The key item in this rebuilding of Confucianism was the concept of Dao, and its transmission from legendary times according to the account given by Han Yu and quoted above. In Chinese, the scholars who were involved were called the ‘Dao Xue Jia’ – literally, ‘the experts in studies of the Dao’. This ‘Dao Xue’ is referred to in translation as neo-Confucianism, and its practitioners as neo-Confucians. Early in the Sung Dynasty the neo-Confucian movement comprised two main schools established respectively by two brothers from Henan province, Cheng Hao (1032–85) and Cheng Yi (1033–1108). The younger brother, Yi, founded the so-called School of Principles, and Hao established the School of Mind.
The central neo-Confucian figure in the Sung is Zhu Xi (1130–1200). He took over the development of the School of Principles, and brought it to a stage where it was the predominant school of neo-Confucian philosophy. Zhu Xi himself was a famous historian, a great commentator on the newly rehabilitated Confucian Classics, a renowned philosopher and a minor statesman. Cheng Yi’s school takes its name from the character (li, ‘principle’), and Zhu Xi’s idea was that all things have their metaphysical principle, which is then embodied in the physical things themselves. We may perhaps think of this li of a thing as a conceptual bundle of all the basic attributes of that thing. Although one might be tempted to draw a parallel with the ‘forms’ of the ancient Greek philosopher Plato, however, the Chinese turned out to be much more interested in the application of principles to human nature and society. So, for example, Zhu Xi used his concept of li to justify Mencius’ claim that human nature is intrinsically good. He argued that the li of Man is pure, and so can be seen as the source of the basic virtues of humanity, including ren. However, the embodiment of this li in a particular individual is affected by the less-than-perfect nature of the individual and may need to be restored by education to recover its own purity. Self-cultivation also plays its part in the transformation of the human li, and may lead to an instant of sudden, Zen-like enlightenment.
The achievement of Zhu Xi and others in developing the neo-Confucian philosophy cannot be underestimated.
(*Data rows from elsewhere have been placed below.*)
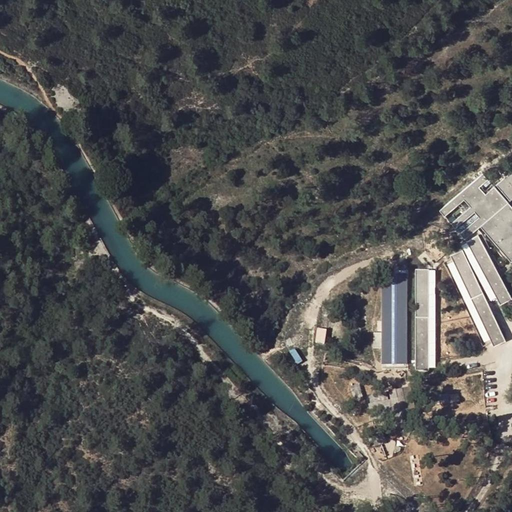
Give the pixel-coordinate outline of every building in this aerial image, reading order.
[(511,198),(511,170),(496,184),(510,200),(511,198)] [(483,184),(488,179),(483,173),(440,210),(445,216),(464,199),(483,184)] [(471,207),(489,191),(483,184),(464,199),(471,207)] [(511,213),(511,211),(509,213),(503,207),(509,202),(495,187),(489,191),(471,207),(451,223),(455,228),(475,212),(479,217),(460,233),(465,239),(480,226),(485,222),(490,228),(484,231),(511,262),(511,261),(511,213)] [(511,213),(511,205),(509,202),(503,207),(509,213),(511,211),(511,213)] [(490,228),(485,222),(480,226),(484,231),(490,228)] [(466,241),(467,242),(496,297),(500,304),(511,298),(511,297),(478,234),(466,241)] [(491,300),(496,297),(467,242),(461,244),(491,300)] [(463,249),(450,255),(453,261),(490,338),(494,346),(506,340),(463,249)] [(484,341),(490,338),(453,261),(448,263),(484,341)] [(429,370),(428,271),(428,270),(415,270),(415,371),(429,371),(429,370)] [(383,272),(382,363),(408,364),(409,272),(383,272)] [(324,344),(326,330),(317,329),(316,343),(324,344)] [(360,384),(353,385),(355,400),(362,399),(360,384)] [(408,420),(401,387),(386,391),(395,424),(408,420)] [(434,394),(435,405),(461,404),(460,393),(434,394)] [(383,436),(379,427),(372,430),(376,439),(383,436)]
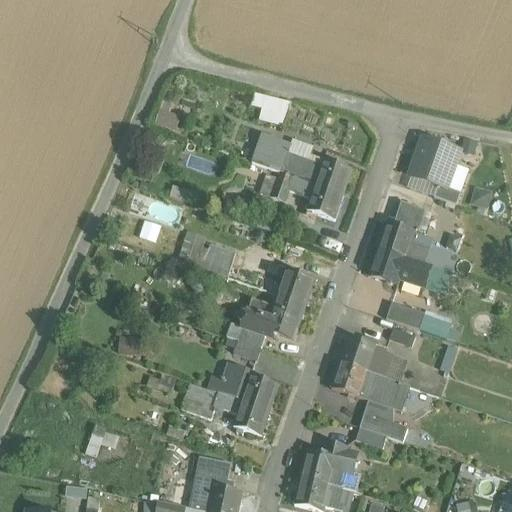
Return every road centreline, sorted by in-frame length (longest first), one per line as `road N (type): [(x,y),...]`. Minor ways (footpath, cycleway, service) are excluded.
road 1 (residential): [(268,511),(402,115)]
road 2 (unclassified): [(0,430),(170,49)]
road 3 (unclassified): [(170,49),(316,98),(402,115)]
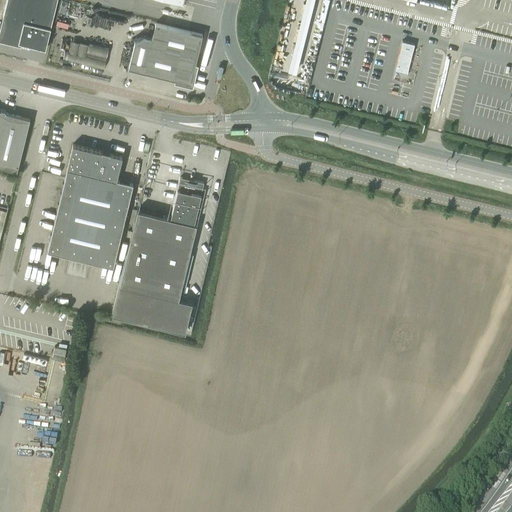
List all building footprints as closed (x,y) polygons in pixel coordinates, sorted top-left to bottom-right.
[(6,0),(0,26),(0,40),(21,46),(22,43),(45,49),(56,0),(6,0)] [(306,0),(297,35),(305,37),(313,0),(306,0)] [(128,68),(179,80),(187,82),(191,80),(202,35),(155,23),(151,39),(144,37),(134,42),(128,68)] [(418,43),(406,40),(399,69),(411,72),(418,43)] [(85,56),(68,52),(64,51),(63,57),(92,65),(91,65),(103,68),(108,48),(89,43),(85,56)] [(0,167),(16,171),(29,119),(6,113),(4,110),(1,109),(0,109),(0,167)] [(47,250),(90,261),(113,266),(133,183),(116,179),(122,156),(110,153),(110,152),(101,150),(101,151),(72,144),(47,250)] [(119,285),(111,314),(185,332),(192,302),(178,299),(196,224),(193,223),(203,183),(193,180),(193,183),(181,180),(182,177),(179,177),(170,218),(137,210),(119,285)]
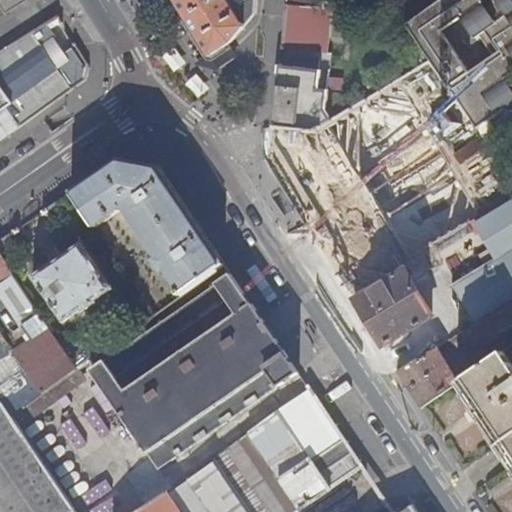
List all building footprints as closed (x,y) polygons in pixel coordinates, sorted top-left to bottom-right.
[(174,0),(209,57),(233,42),(255,15),(256,0),(174,0)] [(285,0),(285,7),(324,11),(325,0),(285,0)] [(442,0),(405,25),(431,62),(451,91),(469,118),(477,129),(505,110),(510,112),(511,111),(511,86),(510,86),(506,79),(511,74),(511,1),(511,0),(442,0)] [(325,54),(330,12),(324,11),(285,7),(281,50),(325,54)] [(0,54),(0,75),(41,47),(67,29),(60,18),(0,54)] [(0,105),(56,67),(41,47),(0,75),(0,105)] [(0,121),(9,136),(67,94),(62,86),(67,82),(73,90),(86,81),(89,66),(80,51),(56,67),(0,105),(0,121)] [(315,132),(350,111),(341,95),(327,94),(328,80),(319,79),(319,74),(279,68),(273,128),(315,132)] [(62,86),(67,94),(73,90),(67,82),(62,86)] [(0,142),(9,136),(0,121),(0,142)] [(93,178),(72,192),(96,227),(126,206),(160,257),(156,259),(164,273),(169,270),(182,290),(179,292),(182,296),(227,263),(195,217),(160,167),(120,159),(93,178)] [(511,204),(511,186),(461,218),(467,230),(511,204)] [(511,204),(467,230),(432,250),(477,326),(511,304),(511,204)] [(4,239),(0,241),(0,252),(0,253),(10,247),(4,239)] [(45,268),(35,275),(66,322),(84,309),(86,312),(98,303),(97,300),(114,289),(82,243),(71,250),(71,252),(46,269),(45,268)] [(8,264),(0,268),(0,288),(25,325),(42,313),(8,264)] [(398,372),(437,349),(422,323),(432,317),(430,313),(445,306),(430,280),(415,288),(405,270),(355,300),(398,372)] [(291,357),(232,273),(92,370),(161,469),(301,373),(290,358),(291,357)] [(511,304),(477,326),(468,331),(478,346),(511,325),(511,304)] [(0,329),(0,398),(7,409),(19,402),(18,401),(77,361),(63,339),(50,337),(18,358),(0,329)] [(458,382),(437,349),(398,372),(421,408),(457,383),(458,382)] [(511,363),(503,351),(458,382),(457,383),(511,464),(511,363)] [(0,398),(0,509),(1,511),(75,511),(13,417),(7,409),(0,398)] [(7,409),(13,417),(24,409),(19,402),(7,409)] [(279,411),(250,433),(302,510),(333,489),(279,411)] [(250,433),(216,458),(252,511),(298,511),(302,510),(250,433)] [(252,511),(216,458),(168,493),(181,511),(252,511)] [(139,511),(181,511),(168,493),(139,511)]
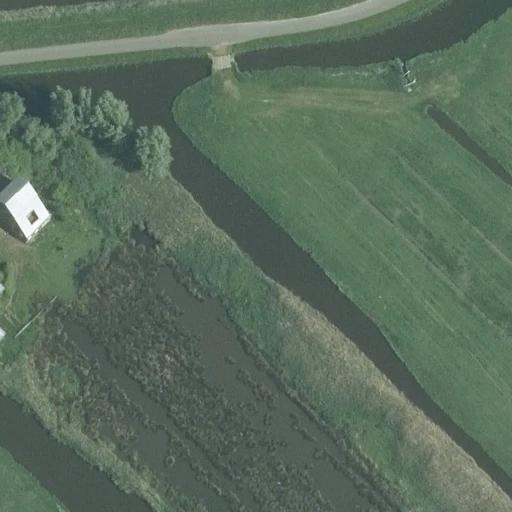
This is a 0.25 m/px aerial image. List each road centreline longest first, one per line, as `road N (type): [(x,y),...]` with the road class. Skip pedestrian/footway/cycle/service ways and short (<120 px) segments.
road 1 (tertiary): [(0,63),(280,30),(401,0)]
road 2 (track): [(298,164),(223,75),(215,33)]
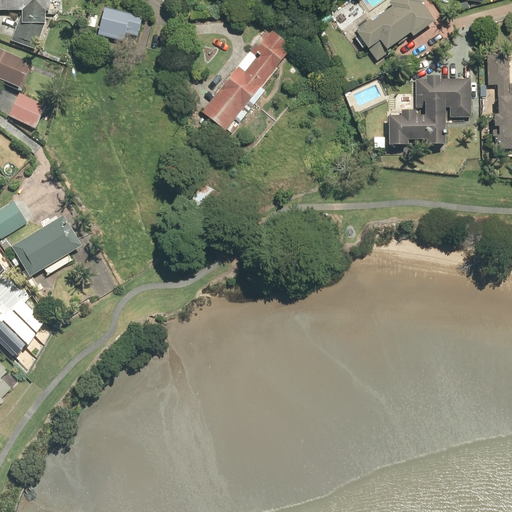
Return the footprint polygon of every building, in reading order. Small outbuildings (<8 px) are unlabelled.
[(53,0),(2,0),(2,12),(22,12),(24,16),(14,42),(39,51),(48,25),(50,25),(50,12),(54,12),(53,0)] [(393,6),(357,31),(377,60),(391,50),(389,47),(412,31),(415,35),(436,21),(423,2),(425,1),(424,0),(392,0),(390,2),(393,6)] [(145,17),(108,8),(101,37),(127,43),(129,35),(141,38),(145,17)] [(98,31),(100,16),(88,14),(86,30),(98,31)] [(270,33),(205,113),(229,132),(297,49),(276,32),(273,35),(270,33)] [(36,63),(0,47),(0,77),(25,88),(36,63)] [(511,53),(487,53),(487,86),(499,85),(500,115),(495,115),(495,127),(498,127),(499,150),(511,149),(511,81),(511,82),(511,53)] [(403,117),(391,117),(391,146),(410,146),(410,141),(428,140),(429,146),(447,146),(447,107),(449,107),(449,117),(470,117),(470,78),(439,79),(439,76),(425,76),(425,79),(414,79),(414,107),(426,107),(426,116),(418,116),(418,111),(403,111),(403,117)] [(49,106),(23,94),(12,116),(38,129),(49,106)] [(226,196),(204,185),(190,213),(212,224),(226,196)] [(18,202),(0,212),(0,234),(3,239),(31,222),(18,202)] [(69,216),(17,247),(35,278),(88,246),(69,216)] [(23,300),(13,309),(37,332),(44,321),(23,300)] [(12,310),(2,319),(28,344),(35,334),(12,310)] [(0,342),(14,356),(16,353),(18,355),(25,345),(1,320),(0,320),(0,342)] [(0,362),(0,408),(8,401),(5,398),(15,389),(4,379),(10,372),(0,362)]
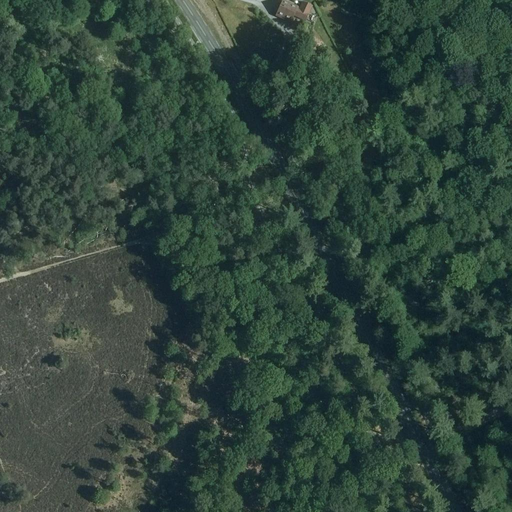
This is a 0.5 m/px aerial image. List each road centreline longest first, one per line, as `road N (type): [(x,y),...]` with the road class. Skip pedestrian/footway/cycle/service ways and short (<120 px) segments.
road 1 (primary): [(425,453),(293,191),(181,0)]
road 2 (track): [(493,511),(321,170)]
road 3 (track): [(321,170),(257,204),(0,280)]
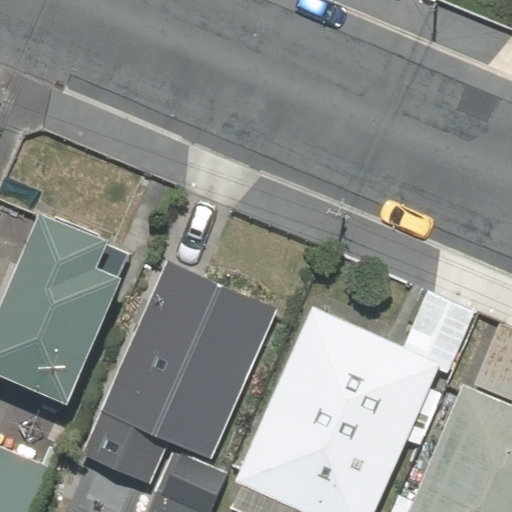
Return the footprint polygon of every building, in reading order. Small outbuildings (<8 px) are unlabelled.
[(41,202),(0,294),(0,365),(63,394),(126,254),(110,246),(114,235),(41,202)] [(280,306),(237,287),(168,256),(81,450),(150,481),(170,436),(213,455),(280,306)] [(427,288),(405,343),(313,301),(232,476),(301,507),(298,511),(367,511),(433,369),(449,375),(476,307),(427,288)] [(511,325),(501,321),(476,381),(511,395),(511,325)] [(407,511),(511,511),(511,399),(462,379),(407,511)] [(30,511),(51,466),(0,442),(0,511),(30,511)] [(207,511),(227,470),(175,447),(145,511),(207,511)]
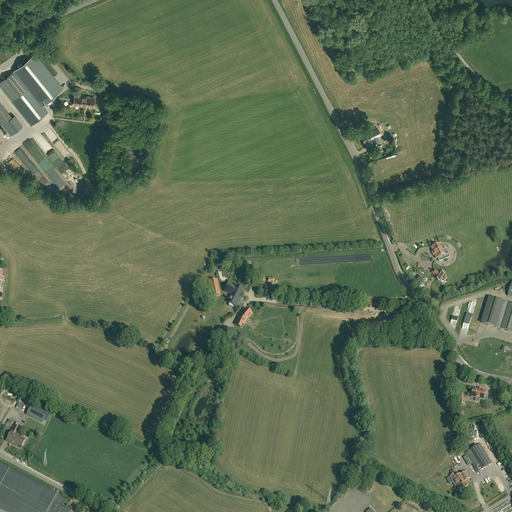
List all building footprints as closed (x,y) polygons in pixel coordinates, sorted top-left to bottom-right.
[(63,88),(35,54),(0,81),(0,86),(32,125),(48,112),(42,105),(63,88)] [(93,106),(94,98),(74,95),(73,105),(89,107),(89,105),(93,106)] [(0,123),(2,126),(12,119),(0,103),(0,123)] [(376,137),(379,136),(376,129),(369,132),(361,136),(366,146),(374,142),(375,143),(379,142),(376,137)] [(53,131),(49,135),(54,140),(57,137),(53,131)] [(49,153),(55,163),(60,159),(54,150),(49,153)] [(440,244),(431,248),(436,259),(445,255),(440,244)] [(444,274),(439,271),(434,278),(439,281),(444,274)] [(244,290),(235,286),(235,287),(233,287),(233,286),(228,284),(224,282),(222,285),(217,282),(217,280),(209,282),(210,283),(209,283),(210,286),(212,296),(220,295),(218,285),(226,289),(225,291),(228,293),(229,292),(235,295),(232,300),(231,300),(230,301),(230,302),(228,306),(233,308),(234,306),(236,307),(239,301),(238,301),(239,298),(243,298),(243,294),(242,294),(244,290)] [(498,328),(506,303),(487,297),(479,323),(498,328)] [(511,332),(511,304),(506,303),(498,328),(511,332)] [(252,314),(246,309),(240,316),(239,317),(235,325),(240,328),(242,324),(242,325),(243,323),(244,323),(246,321),(252,314)] [(212,317),(212,318),(208,316),(204,324),(218,330),(224,315),(219,313),(216,319),(212,317)] [(474,389),(472,397),(484,399),(485,391),(481,390),(481,389),(478,389),(478,390),(474,389)] [(43,423),(49,412),(47,411),(47,410),(35,403),(34,404),(32,403),(26,415),(43,423)] [(22,447),(25,440),(22,438),(22,437),(17,433),(19,428),(15,426),(12,431),(6,440),(17,446),(18,445),(22,447)] [(468,435),(467,433),(463,435),(465,442),(469,441),(472,440),(470,434),(468,435)] [(466,454),(478,472),(492,464),(480,445),(466,454)] [(457,477),(455,474),(451,476),(455,481),(454,482),(456,486),(457,485),(460,490),(469,485),(466,481),(470,478),(467,472),(463,474),(457,477)] [(483,510),(494,505),(487,490),(476,495),(483,510)]
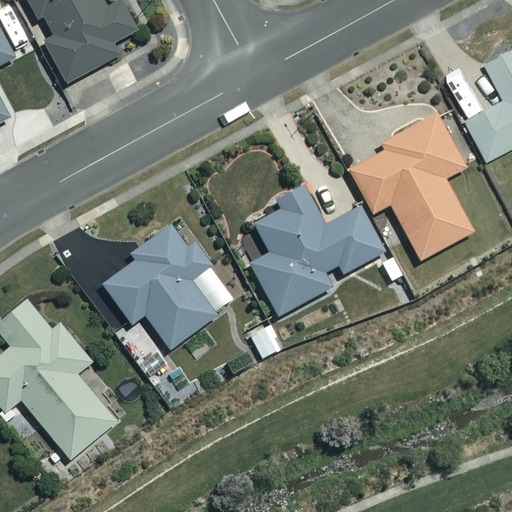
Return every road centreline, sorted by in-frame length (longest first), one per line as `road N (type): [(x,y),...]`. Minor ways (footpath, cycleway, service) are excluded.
road 1 (residential): [(0,215),(255,77)]
road 2 (residential): [(255,77),(394,0)]
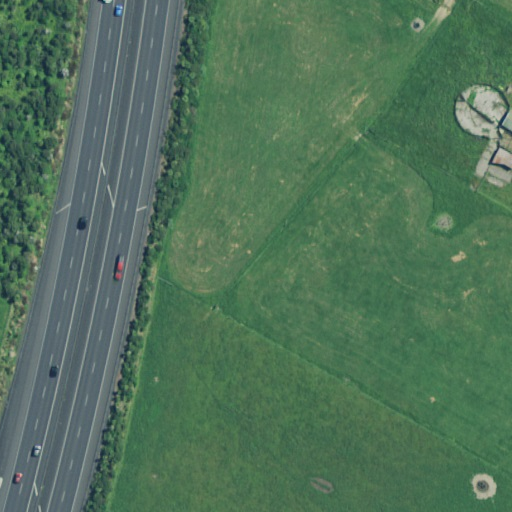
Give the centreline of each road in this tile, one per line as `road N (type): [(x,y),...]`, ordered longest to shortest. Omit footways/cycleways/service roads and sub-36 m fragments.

The neo-Confucian synthesis gave the formal Confucianism of Han Yu the resilience it needed to provide an acceptable account of the human condition, with its need for metaphysical values, while retaining the authority of legend, antiquity, the Zhou rulers, Confucius and Mencius to support a state system of Confucian administration. Indeed, the neo-Confucian synthesis was to provide the central philosophy of successive Chinese administrations down to the twentieth century.